1.DNA DENİLEN HÜCRELERDEKİ ÖZEL MOLÖKÜL NE İŞE YARAR DNA Hücredeki canlı olaylarını yönetir.Bunu protein sentezini yönlendirerek yapar. Bir başka görevi kalıtım ve çoğalmayı gerçekleştirmektir Kendini eşleyerek genetik bilgiyi hücreden hücreye aktarır
a. DNA MOLÖKÜLÜNÜN YAPISI NASILDIR Kromozonlar üzerinde yer alan çift iplikten oluşan DNA’lar canlıya ait has özelliklerini nesilden nesile aktarır. Çift iplikten oluşan DNA’nın yapısı, birbirine sarmal olarak kıvrılmış bir ip merdivene benzer. DNA organik bazdan deoksiriboz şekeri ve fosfat gurubundan oluşur. DNA ‘nın yapısını meydana getiren nükleotitler; organik bazlardan biri ile şeker ve fosfatın birleşmesiyle oluşur. DNA’nın iki ipliği zayıf hidrojen bağlarıyla birbirine bağlanır. Bağlanma sırasında adenin (A) tipinin (T) ile; guanin (G) de (C) ile eşlenir ( A = T,G = C )
b.DNA’NIN ÖZELLİKLERİNDEN BİRİSİDE KENDİNİ EŞLEMSİDİR Çekirdekte ve esasta nükleit asit oaln DNA hüçre bölünmesi sırasında kendini eşitler. DNA’nın kendini eşlemesi şöyle olur. DNA’nın sarmal yapısı bir ucunda açılırken, açılan ipliklerin karşısına uygun nükleotitler bağlanır Sarmal yapının çözülmesi ve nükleotitlerin bağlanması, DNA bütünüyle eşleninceye kadar devam eder. Sonuçta aynı genetik bilgide iki DNA oluşur. hücre bölünmeleri sırasında yavru hücrelere geçen bu DNA molekülleri, ana hücrelerin özelliklerini yeni hücrelere aktarmış olur. DNA molekülleri eşlenirken ana iki zincir korunur.
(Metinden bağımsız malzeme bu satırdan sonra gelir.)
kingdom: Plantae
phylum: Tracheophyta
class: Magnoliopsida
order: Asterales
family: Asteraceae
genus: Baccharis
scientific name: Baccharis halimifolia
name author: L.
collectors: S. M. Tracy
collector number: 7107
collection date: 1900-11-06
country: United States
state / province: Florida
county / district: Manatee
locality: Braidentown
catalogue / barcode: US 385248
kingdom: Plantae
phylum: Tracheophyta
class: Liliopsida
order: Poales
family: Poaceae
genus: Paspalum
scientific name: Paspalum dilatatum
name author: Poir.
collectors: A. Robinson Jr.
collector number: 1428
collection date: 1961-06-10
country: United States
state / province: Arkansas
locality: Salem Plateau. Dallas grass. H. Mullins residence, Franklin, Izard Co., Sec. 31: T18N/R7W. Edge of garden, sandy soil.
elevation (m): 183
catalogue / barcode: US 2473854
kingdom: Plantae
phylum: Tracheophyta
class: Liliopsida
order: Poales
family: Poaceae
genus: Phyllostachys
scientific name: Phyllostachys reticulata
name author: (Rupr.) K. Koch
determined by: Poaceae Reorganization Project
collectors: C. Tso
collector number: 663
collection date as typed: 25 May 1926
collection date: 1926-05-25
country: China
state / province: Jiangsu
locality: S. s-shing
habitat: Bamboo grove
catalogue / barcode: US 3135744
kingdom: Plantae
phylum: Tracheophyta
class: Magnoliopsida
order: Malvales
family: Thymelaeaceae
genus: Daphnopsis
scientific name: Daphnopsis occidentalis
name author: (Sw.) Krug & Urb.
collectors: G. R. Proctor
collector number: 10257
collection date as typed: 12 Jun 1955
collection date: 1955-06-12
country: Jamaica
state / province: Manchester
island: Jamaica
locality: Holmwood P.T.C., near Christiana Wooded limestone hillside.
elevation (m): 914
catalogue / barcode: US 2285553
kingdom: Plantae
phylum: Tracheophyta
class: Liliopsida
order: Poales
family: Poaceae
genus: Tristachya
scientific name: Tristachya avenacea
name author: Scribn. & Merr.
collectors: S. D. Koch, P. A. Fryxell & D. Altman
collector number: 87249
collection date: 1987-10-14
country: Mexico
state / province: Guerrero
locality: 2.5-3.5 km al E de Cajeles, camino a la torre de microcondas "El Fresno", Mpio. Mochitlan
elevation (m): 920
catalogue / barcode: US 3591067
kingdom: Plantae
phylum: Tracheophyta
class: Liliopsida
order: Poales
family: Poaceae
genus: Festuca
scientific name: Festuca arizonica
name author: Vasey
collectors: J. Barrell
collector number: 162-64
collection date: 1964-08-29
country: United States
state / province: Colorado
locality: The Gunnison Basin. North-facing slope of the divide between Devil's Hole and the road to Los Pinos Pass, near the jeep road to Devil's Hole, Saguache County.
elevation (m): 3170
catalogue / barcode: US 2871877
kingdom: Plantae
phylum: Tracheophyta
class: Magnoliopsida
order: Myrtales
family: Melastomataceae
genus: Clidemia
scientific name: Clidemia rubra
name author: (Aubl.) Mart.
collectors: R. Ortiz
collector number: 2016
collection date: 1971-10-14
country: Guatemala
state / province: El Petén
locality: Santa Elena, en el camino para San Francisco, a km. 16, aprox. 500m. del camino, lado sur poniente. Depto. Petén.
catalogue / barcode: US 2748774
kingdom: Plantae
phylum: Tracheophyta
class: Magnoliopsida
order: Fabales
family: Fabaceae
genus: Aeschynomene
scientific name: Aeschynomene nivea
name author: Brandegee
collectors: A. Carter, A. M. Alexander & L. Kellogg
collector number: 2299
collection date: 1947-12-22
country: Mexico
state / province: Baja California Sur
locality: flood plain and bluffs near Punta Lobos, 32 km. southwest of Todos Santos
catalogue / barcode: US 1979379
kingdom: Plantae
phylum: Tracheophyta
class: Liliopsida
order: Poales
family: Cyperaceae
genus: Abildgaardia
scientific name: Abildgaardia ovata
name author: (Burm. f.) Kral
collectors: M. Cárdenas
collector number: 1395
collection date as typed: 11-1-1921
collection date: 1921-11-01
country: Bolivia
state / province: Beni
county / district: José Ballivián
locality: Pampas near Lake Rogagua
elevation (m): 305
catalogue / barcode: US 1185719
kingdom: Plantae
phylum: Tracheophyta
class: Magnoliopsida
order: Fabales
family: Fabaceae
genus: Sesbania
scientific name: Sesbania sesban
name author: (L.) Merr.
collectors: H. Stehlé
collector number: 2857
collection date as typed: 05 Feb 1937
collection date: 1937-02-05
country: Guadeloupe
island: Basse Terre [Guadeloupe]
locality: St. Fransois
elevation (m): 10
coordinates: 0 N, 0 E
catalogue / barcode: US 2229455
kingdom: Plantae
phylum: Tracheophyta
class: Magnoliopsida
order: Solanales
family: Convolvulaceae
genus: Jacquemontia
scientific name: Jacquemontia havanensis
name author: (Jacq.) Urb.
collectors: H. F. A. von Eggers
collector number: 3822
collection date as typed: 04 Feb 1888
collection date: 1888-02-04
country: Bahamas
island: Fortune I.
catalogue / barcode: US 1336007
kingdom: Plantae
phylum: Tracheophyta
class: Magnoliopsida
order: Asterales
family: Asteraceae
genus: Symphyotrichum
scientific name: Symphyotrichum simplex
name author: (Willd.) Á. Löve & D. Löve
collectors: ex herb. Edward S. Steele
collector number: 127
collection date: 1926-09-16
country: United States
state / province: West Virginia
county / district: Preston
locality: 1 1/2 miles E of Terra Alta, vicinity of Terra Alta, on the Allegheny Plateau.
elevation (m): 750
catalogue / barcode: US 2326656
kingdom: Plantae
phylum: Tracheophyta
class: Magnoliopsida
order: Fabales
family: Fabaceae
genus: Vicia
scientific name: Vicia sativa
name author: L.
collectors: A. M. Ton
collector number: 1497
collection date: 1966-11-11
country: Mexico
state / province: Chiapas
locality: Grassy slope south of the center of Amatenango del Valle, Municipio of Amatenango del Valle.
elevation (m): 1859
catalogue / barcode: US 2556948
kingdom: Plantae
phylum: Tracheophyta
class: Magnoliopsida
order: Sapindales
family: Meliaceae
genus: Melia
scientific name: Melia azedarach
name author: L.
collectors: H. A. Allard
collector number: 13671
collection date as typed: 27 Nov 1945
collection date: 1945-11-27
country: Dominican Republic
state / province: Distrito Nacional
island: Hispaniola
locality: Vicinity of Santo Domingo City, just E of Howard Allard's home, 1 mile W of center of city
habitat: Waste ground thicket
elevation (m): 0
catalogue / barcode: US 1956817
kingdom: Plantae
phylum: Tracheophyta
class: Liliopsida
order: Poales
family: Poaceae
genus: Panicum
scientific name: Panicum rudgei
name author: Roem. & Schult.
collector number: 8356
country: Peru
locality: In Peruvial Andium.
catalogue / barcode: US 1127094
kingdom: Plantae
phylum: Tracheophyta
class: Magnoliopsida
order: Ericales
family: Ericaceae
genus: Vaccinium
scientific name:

Bu iki zincirin karşısına gelecek yeni zincirler, ortamsaki nükleotitlerden sentezlenir.
2. HÜCREDE DİĞER YÖNETİCİ MOLEKÜL RNA RNA Tek iplikten oluşmuştur. Hem Sitoplazmada hem de çekirdekte bulunur. RNA’nın yapısında organik baz, Ripoz şekeri ve fosfat grubun bulunur. Üç çeşit RNA vardır. Bunlar m(RNA),+(RNA) ve r(RNA) olarak bilinir. Bütün RNA ların ortak görevi protein sentezini gerçekleştirmektir. RNA’nın yapısında bulunan organik bazlar; adenin (A)guanin (G), sitozin (C) ve urasil (U) dir.
DNA İLE RNA ARASINDAKİ AYRILIKLAR Çift iplikten oluşur. Çekirdekte, kromozonlarda bulunur. Kendin eşleyebilir Canlıya özgü kalıtım bilgileri taşır. Bünyesinde deoksiriboz şekeri vardır. Organik bazlardan “urasil” yoktur.
RNA Tek iplikten oluşur Çekirdekte ve sitoplazmada bulunur Kendin eşleyemez, DNA’dan sentezlenir. Protein sentezini gerçekleştirir. Yapısında ripoz şekeri vardır. Organik bazlardan “timin” yoktur.
B. DÜNYADA BENZERSİZ OLDUĞUNU BİLİYOR MUSUNUZ?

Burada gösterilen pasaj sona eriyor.